Elever des frontières, c’est imposer l’abstraction de limites, autant sur le terrain des nations et de la politique que sur celui des passions, des affects et des pulsions, donc en nous-mêmes. Lever les frontières, c’est accepter la contradiction, voire la souhaiter, afin de pouvoir accéder à un niveau supérieur de conscience en lequel puisse régner la justice : celle donnant à chacun la place qui lui revient, l’équilibre d’une juste hiérarchie.

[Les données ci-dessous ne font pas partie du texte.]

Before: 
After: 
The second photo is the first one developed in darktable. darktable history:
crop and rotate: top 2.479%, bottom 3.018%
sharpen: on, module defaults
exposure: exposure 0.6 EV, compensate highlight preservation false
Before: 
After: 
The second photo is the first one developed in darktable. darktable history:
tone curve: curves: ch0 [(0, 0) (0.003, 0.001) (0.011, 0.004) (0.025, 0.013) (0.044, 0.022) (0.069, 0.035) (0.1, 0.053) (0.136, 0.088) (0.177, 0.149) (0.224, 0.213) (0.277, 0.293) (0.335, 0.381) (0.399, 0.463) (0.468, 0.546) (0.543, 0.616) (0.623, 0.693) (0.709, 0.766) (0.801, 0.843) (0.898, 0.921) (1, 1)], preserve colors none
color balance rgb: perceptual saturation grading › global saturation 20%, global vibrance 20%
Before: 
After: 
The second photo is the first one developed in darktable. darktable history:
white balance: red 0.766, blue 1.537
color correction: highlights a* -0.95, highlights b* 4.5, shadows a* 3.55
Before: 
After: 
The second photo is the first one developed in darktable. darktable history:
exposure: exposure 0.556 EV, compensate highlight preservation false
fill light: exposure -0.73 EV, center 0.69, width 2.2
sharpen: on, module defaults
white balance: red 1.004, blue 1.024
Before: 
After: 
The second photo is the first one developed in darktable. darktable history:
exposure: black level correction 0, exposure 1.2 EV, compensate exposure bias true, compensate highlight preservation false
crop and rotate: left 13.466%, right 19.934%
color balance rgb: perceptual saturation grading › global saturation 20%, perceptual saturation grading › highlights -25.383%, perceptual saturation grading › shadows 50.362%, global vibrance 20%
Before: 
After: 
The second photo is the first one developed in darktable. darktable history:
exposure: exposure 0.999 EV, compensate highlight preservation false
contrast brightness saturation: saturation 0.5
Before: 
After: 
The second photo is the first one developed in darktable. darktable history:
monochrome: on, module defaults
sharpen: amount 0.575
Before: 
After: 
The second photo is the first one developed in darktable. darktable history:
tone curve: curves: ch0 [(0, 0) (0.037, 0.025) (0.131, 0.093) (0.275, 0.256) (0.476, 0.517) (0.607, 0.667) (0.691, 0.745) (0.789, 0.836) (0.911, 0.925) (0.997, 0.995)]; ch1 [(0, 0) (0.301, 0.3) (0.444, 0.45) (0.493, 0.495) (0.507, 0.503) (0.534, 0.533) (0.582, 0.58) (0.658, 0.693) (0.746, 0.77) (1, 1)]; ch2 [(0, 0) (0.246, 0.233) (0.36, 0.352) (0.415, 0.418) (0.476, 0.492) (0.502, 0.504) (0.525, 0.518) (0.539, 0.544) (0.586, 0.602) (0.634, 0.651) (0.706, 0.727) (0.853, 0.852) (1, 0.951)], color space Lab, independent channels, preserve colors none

Nous ne détenons pas La Vérité : en fait, nous n’en détenons qu’une parcelle, et la conscience de ceci ne demande, telle une passion supérieure, qu’à être contredite, afin de s’élever vers les hauteurs d’une incertitude salutaire où se doit de régner « l’art de bien lire » : de lire le « grand livre ouvert du monde ». Encore faut-il avoir une telle oreille pour cela, une de celles qui se sentent bien trop à l’étroit dans les limites de la Raison enserrant la vie de sa morale. Il s’agit là de tenter la plus juste interprétation possible du « texte » du monde, en se dégageant autant que faire se peut des idéaux préconçus, d’une lecture susurrée par ses propres « appartenances ».

Se transposer aux origines de la raison, aux racines de nos croyances, en laisse par là même occasion une image amoindrie, démythifiée. Par répercussion, la vie présente, multiple, immédiate, acquiert un goût par lequel s’ouvrent les possibles qui sont contenus en elle, qui sont ce qu’elle est elle-même. Les choses ainsi se figent bien moins facilement ou de toutes autres façons, imprévues, incertaines, tout en donnant la tentation de dépasser le sentiment premier et pourtant vital d’unité et d’identité, et au final sans doute de le redéfinir.

Tout cela ne serait-il en somme qu’une guerre entre l’Histoire et la Vie ? Un conflit devenu désormais nécessaire, entre une vie nomade et une autre sédentaire !

Au fond, les « Juifs » sont ces voyageurs, Esprits libres, qui ne sauraient voyager sans leur ombre ; tout est dans le style.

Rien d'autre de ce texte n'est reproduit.